AIM OF THE EXERCISE
Can you summarize the CRISSP lecture announcements below in two sentences?
[EXTRACTED TEXT — start]
Category Archives: CRISSP Lecture Series

Sabine Iatridou and Jan-Wouter Zwart at CRISSP

Sabine Iatridou will give a lecture series on tense and aspect on Wednesday, Thursday and Friday. Also on Friday, Jan-Wouter Zwart will give a seminar entitled ‘Periphrastic morphology, verb clusters, and verb movement’.

> The Iatridou Lectures: Fancy Games with Tense and Aspect
> CRISSP Seminar with Jan-Wouter Zwart: Periphrastic morphology, verb clusters, and verb movement

 

The Barker Lectures: Continuations and Natural Language

CRISSP is happy to announce a CRISSP Lecture Series with Chris Barker on October 14-16, 2015. The title of the Lecture Series is ‘Continuations and Natural Language’.
[EXTRACTED TEXT — finish]
[DATA SHOWN — start]
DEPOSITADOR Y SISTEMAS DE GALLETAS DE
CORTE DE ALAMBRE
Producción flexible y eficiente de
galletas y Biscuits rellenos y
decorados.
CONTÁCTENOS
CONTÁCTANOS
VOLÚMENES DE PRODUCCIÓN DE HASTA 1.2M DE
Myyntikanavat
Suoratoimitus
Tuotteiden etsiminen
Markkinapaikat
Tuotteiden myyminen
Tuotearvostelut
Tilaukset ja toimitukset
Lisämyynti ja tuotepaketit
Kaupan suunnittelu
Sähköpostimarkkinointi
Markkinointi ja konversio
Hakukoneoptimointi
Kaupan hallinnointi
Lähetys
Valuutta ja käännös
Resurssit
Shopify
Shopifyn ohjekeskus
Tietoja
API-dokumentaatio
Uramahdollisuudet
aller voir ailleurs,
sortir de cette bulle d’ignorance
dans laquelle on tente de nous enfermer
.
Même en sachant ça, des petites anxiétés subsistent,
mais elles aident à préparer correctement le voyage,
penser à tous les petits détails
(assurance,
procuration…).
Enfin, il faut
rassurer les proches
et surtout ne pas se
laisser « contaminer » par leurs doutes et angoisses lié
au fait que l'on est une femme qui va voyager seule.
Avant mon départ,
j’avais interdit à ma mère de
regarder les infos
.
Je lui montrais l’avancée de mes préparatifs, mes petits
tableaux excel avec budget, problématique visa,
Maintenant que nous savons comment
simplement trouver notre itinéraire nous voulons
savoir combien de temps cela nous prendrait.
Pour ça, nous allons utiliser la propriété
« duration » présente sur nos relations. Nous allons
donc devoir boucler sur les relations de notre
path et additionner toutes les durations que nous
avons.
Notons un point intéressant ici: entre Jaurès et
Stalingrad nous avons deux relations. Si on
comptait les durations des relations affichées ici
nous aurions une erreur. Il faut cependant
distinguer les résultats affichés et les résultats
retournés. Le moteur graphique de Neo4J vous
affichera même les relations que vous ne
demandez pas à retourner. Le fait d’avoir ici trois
[DATA SHOWN — finish]
ANSWER AREA
Sabine Iatridou will give a lecture series on tense and aspect on Wednesday, Thursday and Friday, and on Friday Jan-Wouter Zwart will also give a seminar titled ‘Periphrastic morphology, verb clusters, and verb movement’. CRISSP also announces a lecture series with Chris Barker on October 14-16, 2015, titled ‘Continuations and Natural Language’.